TRY IT
Transcribe the passage of the researcher's bio between "I am a zoologist" and "Island, New York.", inclusive.

I am a zoologist and evolutionary ecologist working through the second year of my doctoral degree in the Interdepartmental Doctoral Program in Anthropological Sciences (IDPAS) at Stony Brook University. I completed my Master of Research degree in Tropical Forest Ecology at Imperial College London in October of 2017, and my Bachelor of Science degree in Zoology at the University of St Andrews in June of 2016. My research interests have broadly focused on the topics of animal-plant interactions (when in the field) and phylogenetic comparative methods (when in the lab). I am originally from the North Fork of Long Island, New York.
Ksepka et al. (2020). Tempo and pattern of avian brain size evolution. Current Biology.

SOURCE MATERIAL
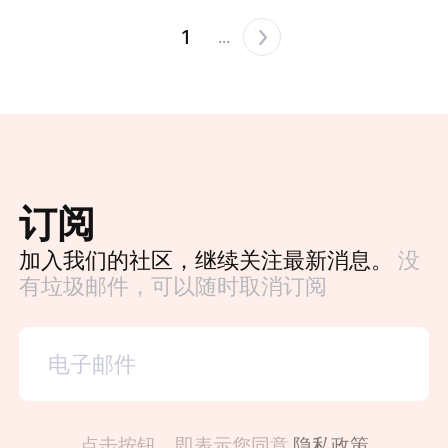
1
...
订阅
加入我们的社区，继续关注最新消息。
没
有垃圾邮件，可以随时取消订阅
点击按钮，即表示您同意
隐私政策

REPLY
I am a zoologist and evolutionary ecologist working through the second year of my doctoral degree in the Interdepartmental Doctoral Program in Anthropological Sciences (IDPAS) at Stony Brook University. I completed my Master of Research degree in Tropical Forest Ecology at Imperial College London in October of 2017, and my Bachelor of Science degree in Zoology at the University of St Andrews in June of 2016. My research interests have broadly focused on the topics of animal-plant interactions (when in the field) and phylogenetic comparative methods (when in the lab). I am originally from the North Fork of Long Island, New York.